··· GIVEN TEXT

Kampala. The president of the Uganda Medical Association, Dr Anthony Ekwaro Obuku, has said his attack last week will not intimidate him to stop the struggle of advocating for doctors’ welfare.
“I am not in any way influenced by this attack that maybe we should change tactic [in expressing our displeasure about the doctors’ welfare] or call it [the strike] off all together,” Dr Obuku told Daily Monitor in a telephone interview on Wednesday.
Dr Obuku, who led medical doctors across the country to lay down their tools in November, demanding improvement of their welfare, was attacked by suspected thugs at his gate in Kitikifumba, Kira Municipality, last Wednesday.
The thugs, who vanished with his wristwatch, wallet and mobile phone after smashing his car windows, also inflicted injuries on his face. He was taken to Case Hospital in Kampala.
Dr Obuku said he did not want to agree with earlier suspicions that it was a political witch-hunt, but wondered how ordinary thugs could dress up so smartly and speak fluent English like his tormentors.

······
··· DATASET EXTRACT

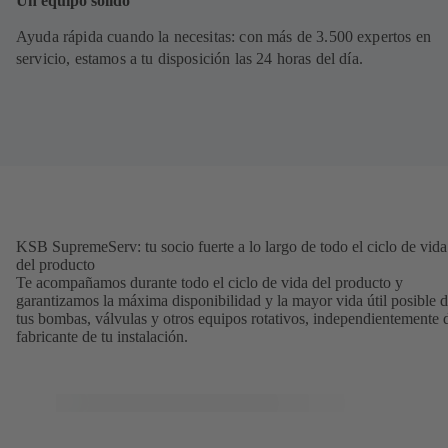
Un equipo sólido
Ayuda rápida cuando la necesitas: con más de 3.500 expertos en
servicio, estamos a tu disposición las 24 horas del día.
KSB SupremeServ: tu socio fuerte a lo largo de todo el ciclo de vida
del producto
Te acompañamos durante todo el ciclo de vida del producto y
garantizamos la máxima disponibilidad y la mayor vida útil posible 
tus bombas, válvulas y otros equipos rotativos, independientemente 
fabricante de tu instalación.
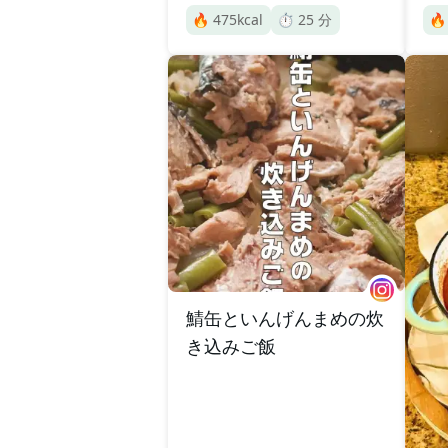
🔥
475
kcal
⏱️
25
分

鯖缶といんげんまめの炊
き込みご飯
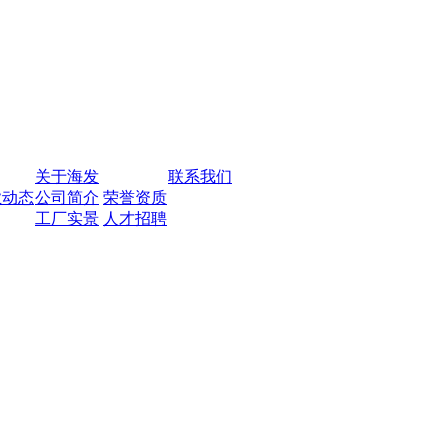
关于海发
联系我们
业动态
公司简介
荣誉资质
工厂实景
人才招聘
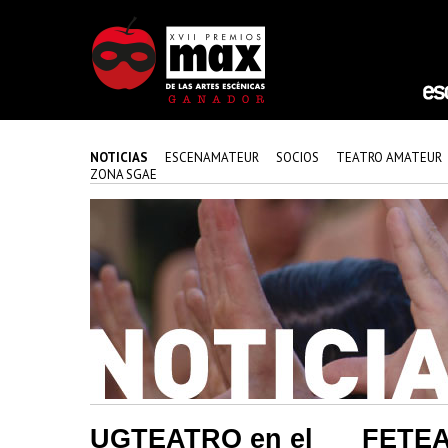
NOTICIAS
ESCENAMATEUR
SOCIOS
TEATRO AMATEUR
ZONA SGAE
UGTEATRO en el
FETEA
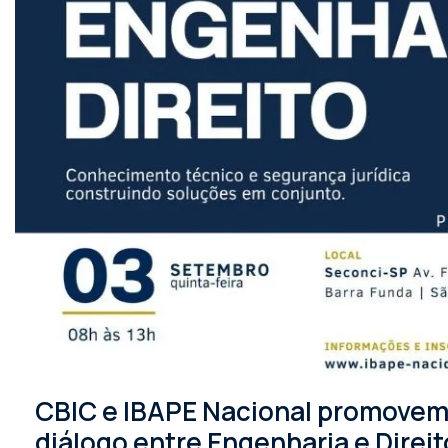
CBIC e IBAPE Nacional promovem 
diálogo entre Engenharia e Direit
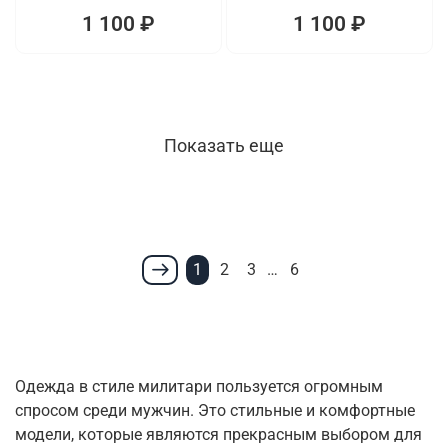
1 100 ₽
1 100 ₽
Показать еще
1
2
3
…
6
Одежда в стиле милитари пользуется огромным
спросом среди мужчин. Это стильные и комфортные
модели, которые являются прекрасным выбором для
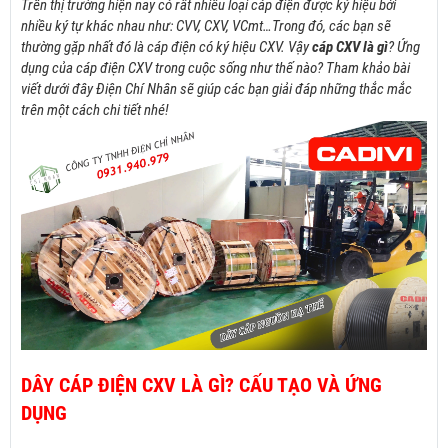
Trên thị trường hiện nay có rất nhiều loại cáp điện được ký hiệu bởi
nhiều
ký tự khác nhau như: CVV, CXV, VCmt…Trong đó, các bạn sẽ
thường gặp nhất đó là cáp điện có ký hiệu CXV. Vậy
cáp CXV là gì
? Ứng
dụng của cáp điện CXV trong cuộc sống như thế nào? Tham khảo bài
viết dưới đây Điện Chí Nhân sẽ giúp các bạn giải đáp những thắc mắc
trên một cách chi tiết nhé!
DÂY CÁP ĐIỆN CXV LÀ GÌ? CẤU TẠO VÀ ỨNG
DỤNG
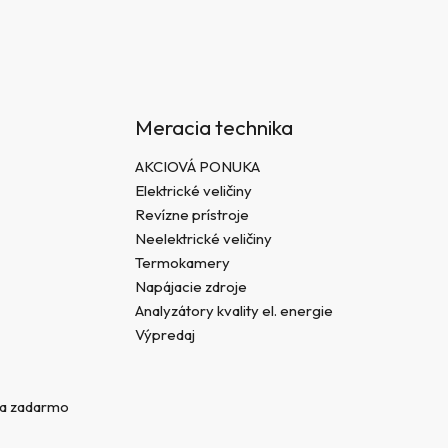
Meracia technika
AKCIOVÁ PONUKA
Elektrické veličiny
Revízne prístroje
Neelektrické veličiny
Termokamery
Napájacie zdroje
Analyzátory kvality el. energie
Výpredaj
va zadarmo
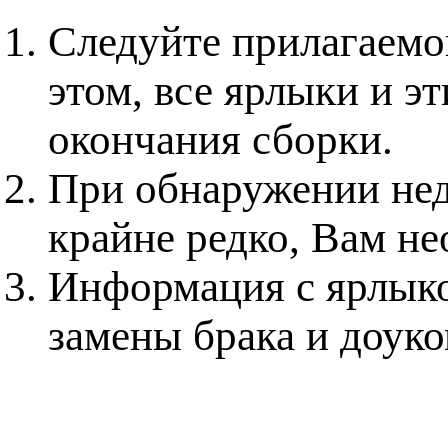
Следуйте прилагаемо
этом, все ярлыки и э
окончания сборки.
При обнаружении нед
крайне редко, Вам не
Информация с ярлыко
замены брака и доук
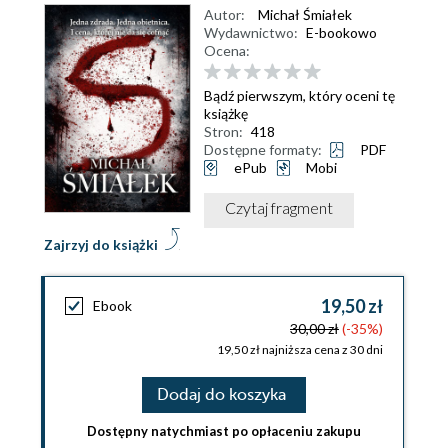
Autor:
Michał Śmiałek
Wydawnictwo:
E-bookowo
Ocena:
Bądź pierwszym, który oceni tę
książkę
Stron:
418
Dostępne formaty:
PDF
ePub
Mobi
Czytaj fragment
Zajrzyj do książki
19,50 zł
Ebook
30,00 zł
(-35%)
19,50 zł najniższa cena z 30 dni
Dodaj do koszyka
Dostępny natychmiast po opłaceniu zakupu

······

* **WHAT YOU WILL DO**: Edit the article on the attack on Dr Obuku, starting at the words "Dr Obuku, who" and stopping after "Municipality, last Wednesday.", so that "medical doctors" becomes "physicians". The entries were taken from a separate source.

* **YOUR SOLUTION**:
Dr Obuku, who led physicians across the country to lay down their tools in November, demanding improvement of their welfare, was attacked by suspected thugs at his gate in Kitikifumba, Kira Municipality, last Wednesday.